House Foreign Affairs Committee Chair Michael McCaul said Sunday that he’s concerned North Korea will demand concessions from the United States in exchange for releasing American Travis King, the soldier who last week fled across the border from South Korea.
“Is he defecting? I think it was more running from his problems,” McCaul, R-Texas, told ABC “This Week” co-anchor Martha Raddatz, referencing King’s pending discipline in the U.S. after being detained in South Korea for nearly two months following a local altercation.
“That was the wrong place to go. But we see this with Russia, China, Iran — when they take an American, particularly a soldier, captive, they exact a price for that,” McCaul said. “And that’s what I worry about.”
Officials have said that King, a 23-year-old Army private 2nd class, had been on his way back to the U.S. early last week when, instead, he left the airport in Seoul, joined a tour group visiting the border between North and South Korea — and then bolted across, entering North Korea on Tuesday.
He had been scheduled to fly to Texas to face a “pending administrative separation actions for foreign conviction” and had recently been released from 47 days in a South Korean detention facility.

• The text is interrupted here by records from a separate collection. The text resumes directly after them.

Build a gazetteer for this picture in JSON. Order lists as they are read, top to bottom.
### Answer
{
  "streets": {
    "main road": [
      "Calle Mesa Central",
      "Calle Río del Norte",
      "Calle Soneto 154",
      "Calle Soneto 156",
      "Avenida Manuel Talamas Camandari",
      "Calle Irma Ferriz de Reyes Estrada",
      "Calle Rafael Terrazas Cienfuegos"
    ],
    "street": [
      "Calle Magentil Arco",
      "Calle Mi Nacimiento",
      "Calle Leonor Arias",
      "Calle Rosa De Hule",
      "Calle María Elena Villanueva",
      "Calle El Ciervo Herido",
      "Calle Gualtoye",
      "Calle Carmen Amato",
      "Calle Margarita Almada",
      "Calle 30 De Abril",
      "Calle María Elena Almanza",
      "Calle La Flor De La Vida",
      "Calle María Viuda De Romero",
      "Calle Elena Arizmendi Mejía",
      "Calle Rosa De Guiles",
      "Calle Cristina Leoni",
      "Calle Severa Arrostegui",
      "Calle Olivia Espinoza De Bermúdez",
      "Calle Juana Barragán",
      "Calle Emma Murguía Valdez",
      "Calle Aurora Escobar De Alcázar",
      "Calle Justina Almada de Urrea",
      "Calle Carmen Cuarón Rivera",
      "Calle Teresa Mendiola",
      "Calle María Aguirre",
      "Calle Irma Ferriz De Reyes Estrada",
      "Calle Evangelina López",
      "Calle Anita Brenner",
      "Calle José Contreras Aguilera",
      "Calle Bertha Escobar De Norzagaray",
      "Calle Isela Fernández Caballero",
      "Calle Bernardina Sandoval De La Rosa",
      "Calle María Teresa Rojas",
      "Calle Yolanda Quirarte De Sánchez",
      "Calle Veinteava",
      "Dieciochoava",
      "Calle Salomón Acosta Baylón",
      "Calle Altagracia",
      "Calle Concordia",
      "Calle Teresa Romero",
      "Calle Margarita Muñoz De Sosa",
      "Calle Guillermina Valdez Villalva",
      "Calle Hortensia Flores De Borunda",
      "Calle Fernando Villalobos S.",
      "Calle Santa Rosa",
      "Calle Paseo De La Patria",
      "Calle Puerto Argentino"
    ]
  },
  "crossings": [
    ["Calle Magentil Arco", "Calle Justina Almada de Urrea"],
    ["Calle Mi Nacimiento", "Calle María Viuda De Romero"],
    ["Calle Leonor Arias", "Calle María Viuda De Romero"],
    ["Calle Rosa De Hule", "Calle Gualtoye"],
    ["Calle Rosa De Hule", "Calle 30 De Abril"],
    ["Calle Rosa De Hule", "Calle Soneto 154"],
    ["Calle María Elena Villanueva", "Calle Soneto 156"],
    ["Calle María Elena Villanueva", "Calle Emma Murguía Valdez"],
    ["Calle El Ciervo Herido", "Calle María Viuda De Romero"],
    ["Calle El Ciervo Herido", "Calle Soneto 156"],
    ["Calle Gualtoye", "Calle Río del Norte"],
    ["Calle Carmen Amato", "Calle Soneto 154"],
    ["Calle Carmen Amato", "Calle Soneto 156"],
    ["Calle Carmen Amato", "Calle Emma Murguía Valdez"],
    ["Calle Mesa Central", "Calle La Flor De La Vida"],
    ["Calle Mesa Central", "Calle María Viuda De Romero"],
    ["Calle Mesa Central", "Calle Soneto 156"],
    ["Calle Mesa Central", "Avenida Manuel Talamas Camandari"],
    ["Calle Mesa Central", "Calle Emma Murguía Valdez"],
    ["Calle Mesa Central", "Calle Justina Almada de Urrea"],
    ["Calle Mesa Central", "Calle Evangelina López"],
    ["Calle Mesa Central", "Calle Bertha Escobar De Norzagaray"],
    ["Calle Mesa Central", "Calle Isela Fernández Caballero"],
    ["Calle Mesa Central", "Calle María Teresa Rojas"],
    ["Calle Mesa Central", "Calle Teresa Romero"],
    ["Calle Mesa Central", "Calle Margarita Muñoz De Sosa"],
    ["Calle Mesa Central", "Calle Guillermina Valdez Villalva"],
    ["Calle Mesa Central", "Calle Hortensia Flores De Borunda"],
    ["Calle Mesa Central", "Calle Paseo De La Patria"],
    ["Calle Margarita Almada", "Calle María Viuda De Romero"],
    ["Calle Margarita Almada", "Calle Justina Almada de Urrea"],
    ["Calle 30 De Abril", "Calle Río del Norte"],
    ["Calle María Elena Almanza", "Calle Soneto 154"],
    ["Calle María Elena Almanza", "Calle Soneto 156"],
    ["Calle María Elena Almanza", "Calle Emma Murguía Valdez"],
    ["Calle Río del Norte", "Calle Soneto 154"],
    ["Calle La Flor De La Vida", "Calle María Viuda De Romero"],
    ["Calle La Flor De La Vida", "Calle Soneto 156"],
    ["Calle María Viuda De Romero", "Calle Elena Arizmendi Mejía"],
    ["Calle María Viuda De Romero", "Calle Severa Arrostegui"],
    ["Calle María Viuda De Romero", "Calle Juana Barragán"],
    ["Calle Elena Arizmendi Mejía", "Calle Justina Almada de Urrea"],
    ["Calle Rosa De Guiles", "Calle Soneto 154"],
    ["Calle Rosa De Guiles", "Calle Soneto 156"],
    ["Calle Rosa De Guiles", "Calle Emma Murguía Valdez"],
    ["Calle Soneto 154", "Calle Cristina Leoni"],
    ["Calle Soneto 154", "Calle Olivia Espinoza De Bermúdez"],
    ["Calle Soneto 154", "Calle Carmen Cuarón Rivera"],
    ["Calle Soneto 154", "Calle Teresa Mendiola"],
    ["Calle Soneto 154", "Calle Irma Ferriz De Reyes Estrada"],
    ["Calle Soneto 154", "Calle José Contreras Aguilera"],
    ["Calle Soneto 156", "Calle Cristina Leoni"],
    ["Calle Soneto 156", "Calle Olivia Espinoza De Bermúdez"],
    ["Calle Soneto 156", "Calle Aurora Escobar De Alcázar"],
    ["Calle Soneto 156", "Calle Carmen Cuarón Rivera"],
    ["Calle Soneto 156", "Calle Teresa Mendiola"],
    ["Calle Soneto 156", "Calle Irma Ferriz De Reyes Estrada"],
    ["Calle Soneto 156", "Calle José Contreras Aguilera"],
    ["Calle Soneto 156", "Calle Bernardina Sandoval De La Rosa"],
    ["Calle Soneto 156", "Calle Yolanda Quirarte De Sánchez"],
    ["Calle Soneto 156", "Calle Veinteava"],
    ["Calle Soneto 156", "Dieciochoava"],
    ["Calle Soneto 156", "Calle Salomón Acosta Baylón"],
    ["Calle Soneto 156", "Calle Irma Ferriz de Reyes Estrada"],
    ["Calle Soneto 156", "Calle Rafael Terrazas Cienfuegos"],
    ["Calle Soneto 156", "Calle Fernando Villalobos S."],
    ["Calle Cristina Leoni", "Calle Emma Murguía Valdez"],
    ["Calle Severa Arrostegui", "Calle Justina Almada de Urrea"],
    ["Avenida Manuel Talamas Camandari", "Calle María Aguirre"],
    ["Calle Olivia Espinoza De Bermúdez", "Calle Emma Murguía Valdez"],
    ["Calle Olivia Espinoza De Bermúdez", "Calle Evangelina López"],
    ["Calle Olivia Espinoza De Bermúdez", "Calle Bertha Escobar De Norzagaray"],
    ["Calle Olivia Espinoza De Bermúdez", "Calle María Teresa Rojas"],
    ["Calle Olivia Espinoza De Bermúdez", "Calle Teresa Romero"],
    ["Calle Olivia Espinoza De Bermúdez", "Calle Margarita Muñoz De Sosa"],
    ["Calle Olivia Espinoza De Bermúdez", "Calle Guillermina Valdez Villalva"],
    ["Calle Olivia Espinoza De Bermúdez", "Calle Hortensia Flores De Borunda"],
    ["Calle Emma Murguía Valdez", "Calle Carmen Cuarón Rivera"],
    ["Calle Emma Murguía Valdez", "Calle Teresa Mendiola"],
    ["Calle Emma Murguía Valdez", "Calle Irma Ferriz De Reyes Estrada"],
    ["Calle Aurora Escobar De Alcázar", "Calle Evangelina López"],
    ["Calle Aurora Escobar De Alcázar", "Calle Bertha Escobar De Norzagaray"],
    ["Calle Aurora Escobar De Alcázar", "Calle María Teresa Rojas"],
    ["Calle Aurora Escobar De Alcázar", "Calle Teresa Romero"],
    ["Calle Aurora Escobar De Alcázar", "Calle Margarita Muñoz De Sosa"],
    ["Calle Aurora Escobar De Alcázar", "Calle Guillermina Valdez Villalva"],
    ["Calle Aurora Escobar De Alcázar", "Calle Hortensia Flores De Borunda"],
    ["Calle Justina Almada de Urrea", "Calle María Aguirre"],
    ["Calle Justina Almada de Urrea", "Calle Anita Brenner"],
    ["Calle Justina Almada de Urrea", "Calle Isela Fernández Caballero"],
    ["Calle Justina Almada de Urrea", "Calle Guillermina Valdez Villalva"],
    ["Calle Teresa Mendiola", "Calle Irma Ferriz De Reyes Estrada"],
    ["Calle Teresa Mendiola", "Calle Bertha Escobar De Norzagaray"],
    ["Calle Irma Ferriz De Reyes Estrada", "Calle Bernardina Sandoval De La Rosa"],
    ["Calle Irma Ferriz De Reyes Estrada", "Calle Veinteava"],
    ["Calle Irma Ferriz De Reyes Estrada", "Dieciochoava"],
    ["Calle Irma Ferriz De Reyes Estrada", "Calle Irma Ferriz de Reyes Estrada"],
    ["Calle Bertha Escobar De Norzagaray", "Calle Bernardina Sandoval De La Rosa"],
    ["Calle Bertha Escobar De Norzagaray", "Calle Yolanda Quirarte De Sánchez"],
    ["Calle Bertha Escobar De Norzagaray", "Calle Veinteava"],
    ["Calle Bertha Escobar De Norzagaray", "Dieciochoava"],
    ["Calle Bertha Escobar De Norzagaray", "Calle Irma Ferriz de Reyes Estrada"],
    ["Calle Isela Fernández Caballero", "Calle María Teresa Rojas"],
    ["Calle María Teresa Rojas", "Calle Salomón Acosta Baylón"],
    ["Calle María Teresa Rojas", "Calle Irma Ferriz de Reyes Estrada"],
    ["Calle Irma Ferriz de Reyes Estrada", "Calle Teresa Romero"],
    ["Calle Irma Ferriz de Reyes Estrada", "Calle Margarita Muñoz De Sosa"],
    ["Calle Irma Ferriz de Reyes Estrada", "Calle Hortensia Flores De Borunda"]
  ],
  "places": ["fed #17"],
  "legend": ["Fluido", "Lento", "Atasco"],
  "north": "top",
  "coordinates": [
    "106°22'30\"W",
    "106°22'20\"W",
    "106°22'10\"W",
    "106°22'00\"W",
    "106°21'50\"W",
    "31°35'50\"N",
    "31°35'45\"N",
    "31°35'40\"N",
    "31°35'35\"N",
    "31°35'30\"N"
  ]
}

Since King entered the country, North Korea — with whom the U.S. does not have formal relations — has not responded to inquiries about his status, as the Biden administration says it continues to push. In a statement via the Army, King’s family said, “We request privacy as we work toward our son’s safe return.”
It remains publicly unclear what exactly motivated King to flee, though an official said that last year he said he would not return to America.
“I’m sure that he’s not being treated very well,” McCaul said Sunday. “I think it was a serious mistake on his part, and I hope we can get him back.”
The King incident is unfolding as the U.S., for the first time in four decades, docks a nuclear ballistic missile submarine in South Korea. The presence of the USS Kentucky — which Raddatz exclusively toured — in Busan has drawn outcry from North Korea, which test-fired an intercontinental ballistic missile earlier this month.
“Is that a good idea?” Raddatz pressed McCaul of the submarine’s presence. “Why now?”
“It’s a projection of strength that we need right now to deter aggression,” McCaul said. “We’re seeing a very aggressive — not only North Korea and the rockets fired in the Sea of Japan, but also the aggression we see from China [regarding Taiwan].”
“North Korea needs to know that we’re there and we have superiority with the submarines and nuclear subs. We need to get in their head and Chairman Xi’s head that if they do anything that’s aggressive militarily, there will be consequences to that,” McCaul added, referencing Chinese leader Xi Jinping.
When asked what the U.S. could do differently to blunt North Korea’s nuclear ambitions after decades of failed negotiation and pressure, McCaul acknowledged the cycle had not been successful. “That never seems to work … you’re right,” he told Raddatz.
“It’s a very complicated,” he said, suggesting an alternative would be “very creative diplomacy” while pointing to North Korea’s potential role in future military operations with China.
“I think the reason why you’re seeing the [Indo-]Pacific Command fleet there is to deter and bottleneck up North Korea in the event of a conflict with Taiwan,” he said.